• [TASK REQUIREMENTS]:
Return the data below unchanged. Drop any pictures.

• [RECORDED DATA]:
○ ○ ○ ○ ○

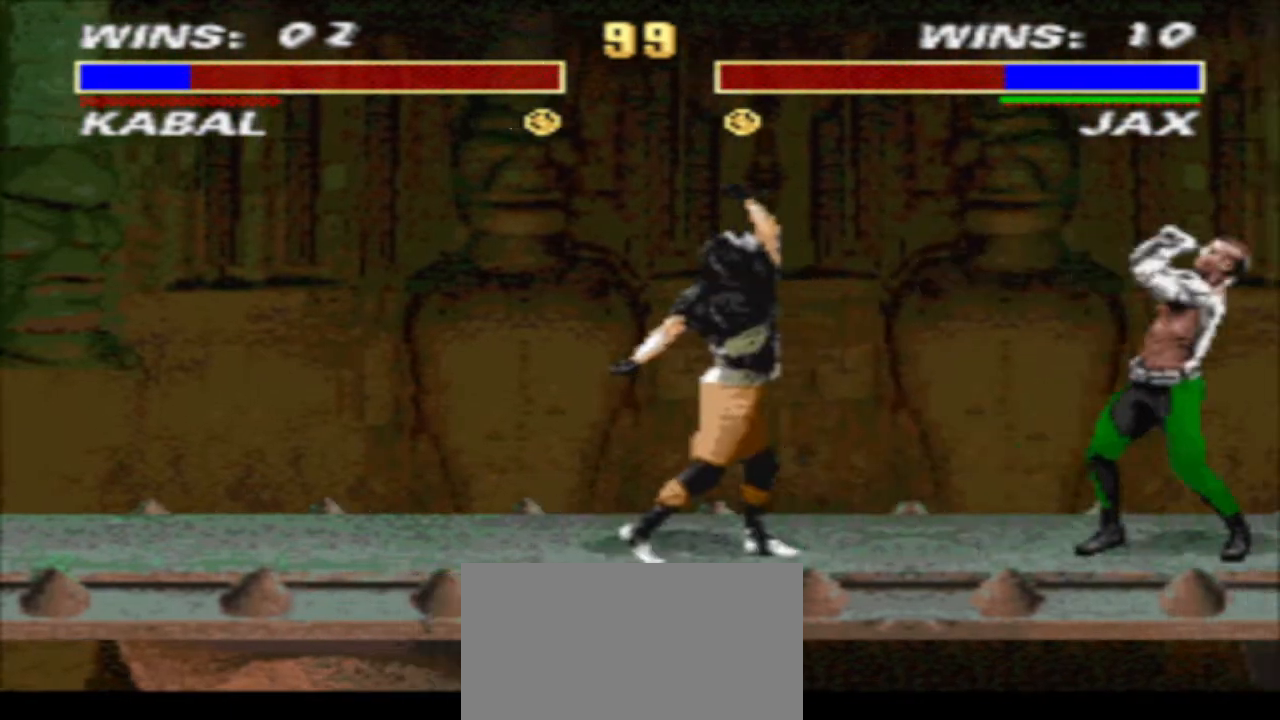
{"buttons": ["DPAD_RIGHT"], "events": [[233, "SQUARE", "down"], [333, "TRIANGLE", "down"], [400, "SQUARE", "up"], [400, "TRIANGLE", "up"]]}
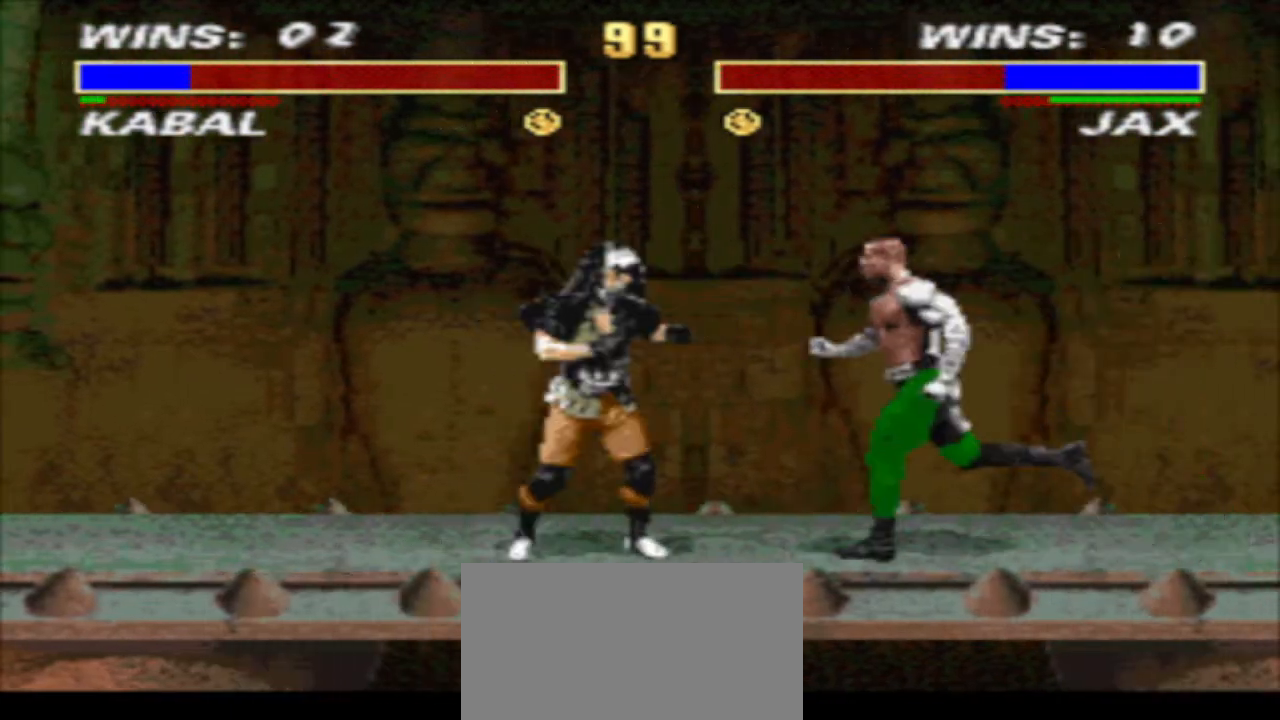
{"buttons": ["TRIANGLE", "DPAD_DOWN", "DPAD_LEFT"], "events": [[100, "DPAD_LEFT", "down"], [100, "DPAD_RIGHT", "up"], [200, "CIRCLE", "down"], [300, "CIRCLE", "up"], [400, "DPAD_DOWN", "down"], [400, "TRIANGLE", "down"]]}
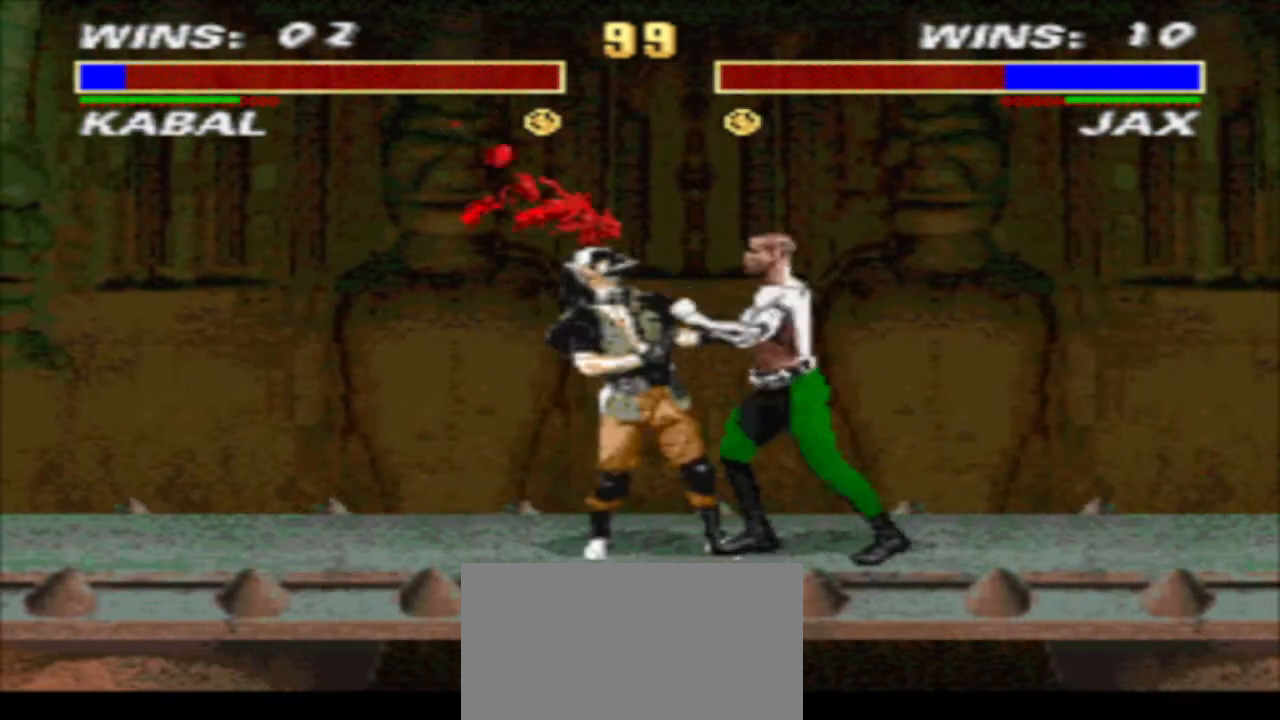
{"buttons": ["CIRCLE", "DPAD_DOWN", "DPAD_LEFT"], "events": [[33, "DPAD_LEFT", "up"], [133, "DPAD_LEFT", "down"], [333, "TRIANGLE", "up"], [500, "CIRCLE", "down"]]}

○ ○ ○ ○ ○

• [PROBLEM SOLUTION]:
{"buttons": ["DPAD_RIGHT"], "events": [[233, "SQUARE", "down"], [333, "TRIANGLE", "down"], [400, "SQUARE", "up"], [400, "TRIANGLE", "up"]]}
{"buttons": ["TRIANGLE", "DPAD_DOWN", "DPAD_LEFT"], "events": [[100, "DPAD_LEFT", "down"], [100, "DPAD_RIGHT", "up"], [200, "CIRCLE", "down"], [300, "CIRCLE", "up"], [400, "DPAD_DOWN", "down"], [400, "TRIANGLE", "down"]]}
{"buttons": ["CIRCLE", "DPAD_DOWN", "DPAD_LEFT"], "events": [[33, "DPAD_LEFT", "up"], [133, "DPAD_LEFT", "down"], [333, "TRIANGLE", "up"], [500, "CIRCLE", "down"]]}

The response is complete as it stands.